Galicia ha sido protagonista indeseada de la tragedia que ha acabado con la vida de 17 militares españoles en Afganistán. Doce de ellos pertenecían a la Brigada Ligera Aerotransportada (Brilat) con base en Figueirido, al lado de Pontevedra, y diez eran gallegos de nacimiento. Es un mazazo tremendo para unas familias que pocos días antes los habían visto marchar sonrientes desde el aeropuerto de Santiago y que ahora han tenido que acudir a Madrid para la durísima prueba de avalar la identificación de los diecisiete cadáveres.

Aunque el Ministerio de Defensa se inclina por la hipótesis del accidente del helicóptero, pues parece descartado un ataque de algún grupo armado, lo cierto es que lo ocurrido ha sido una dolorosa demostración de que la vida militar entraña un riesgo permanente y, en ocasiones, el sacrificio llega hasta la cota suprema de la muerte.
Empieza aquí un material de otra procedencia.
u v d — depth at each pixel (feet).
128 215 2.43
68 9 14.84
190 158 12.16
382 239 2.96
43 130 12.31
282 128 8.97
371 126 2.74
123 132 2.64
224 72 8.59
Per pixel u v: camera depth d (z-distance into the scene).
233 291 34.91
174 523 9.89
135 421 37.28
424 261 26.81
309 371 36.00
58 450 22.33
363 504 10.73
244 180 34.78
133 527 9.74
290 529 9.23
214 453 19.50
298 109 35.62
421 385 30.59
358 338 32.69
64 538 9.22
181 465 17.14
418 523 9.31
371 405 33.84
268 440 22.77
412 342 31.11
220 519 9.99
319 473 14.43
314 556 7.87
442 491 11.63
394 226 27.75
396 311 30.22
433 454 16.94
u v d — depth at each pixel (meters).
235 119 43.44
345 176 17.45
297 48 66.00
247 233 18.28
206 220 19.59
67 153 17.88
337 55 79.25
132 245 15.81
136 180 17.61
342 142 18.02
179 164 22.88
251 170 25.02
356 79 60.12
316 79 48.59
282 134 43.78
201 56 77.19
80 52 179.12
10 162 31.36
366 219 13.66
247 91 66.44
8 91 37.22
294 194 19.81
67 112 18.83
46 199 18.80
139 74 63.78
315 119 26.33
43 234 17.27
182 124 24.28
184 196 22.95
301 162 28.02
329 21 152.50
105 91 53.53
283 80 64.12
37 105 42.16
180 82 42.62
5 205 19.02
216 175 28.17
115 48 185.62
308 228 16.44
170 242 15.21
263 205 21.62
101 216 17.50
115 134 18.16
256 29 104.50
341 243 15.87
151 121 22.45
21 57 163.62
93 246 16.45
Más allá de los solemnes homenajes, era inevitable que en diversos sectores de la sociedad, incluidos algunos vinculados con el Ejército, la tragedia haya servido para volver a abrir el debate sobre la presencia de los militares españoles en zonas internacionales de alto riesgo. En los últimos diez años, 113 soldados de nuestro país han muerto en misiones fuera de nuestras fronteras. El caso más conocido y polémico fue el de los 62 militares que fallecieron el 26 de mayo de 2003 cuando un avión Yakovlev-42, que regresaba de Afganistán, se estrelló en Turquía. Pero el goteo de víctimas también se ha producido en Irak, Bosnia o Kosovo.

La integración de las Fuerzas Armadas españolas en los organismos militares internacionales ha hecho inevitable nuestra presencia en lugares donde la vida pende de un hilo constantemente, por mucho que se empeñen en dar una imagen del Ejército casi cercana a una ONG.

Los responsables militares suelen valorar de forma muy positiva estas actividades internacionales tanto por la exigencia de preparación que suponen para todos los implicados como por la demostrada eficacia de los objetivos que se han planteado a las tropas a sus órdenes.

Es más que comprensible el profundo dolor de quienes han perdido a seres queridos en lo mejor de la vida, y también que muchos se pregunten, en alto o en silencio, qué sentido tiene arriesgarla en lejanos lugares donde buena parte de la población les ve como enemigos.

Pero al mismo tiempo, la reacción de los profesionales ha sido, como siempre, la de asumir con entereza lo ocurrido y mantener un sentido de entrega que, sin duda, se echa de menos en otros ámbitos de la sociedad.

Los gallegos hemos sido testigos no hace mucho de la capacidad de trabajo y solidaridad de los soldados que colaboraron intensamente en la recuperación de las costas tras el desastre provocado por el petrolero "Prestige". Sin su ayuda no hubiera sido posible hacer tanto en tan poco tiempo.

Y ahora le ha correspondido a Galicia un alto tributo en vidas que trabajaban por lo que parece una utopía, la instauración de un régimen democrático donde tras los talibanes reinan los señores de la guerra y las mafias de la droga.

Está claro el compromiso de la democracia española con las acciones militares internacionales avaladas por la ONU, pero un Gobierno que ha sido tan tajante al tomar la decisión de salir de Irak está obligado a despejar todas las dudas sobre la presencia en Afganistán. Y hay muchas incógnitas respecto a la diferencia real entre las tareas encomendadas en territorio iraquí, que tanta oposición popular generaron, y las que se afrontan en una zona tan complicada como Afganistán.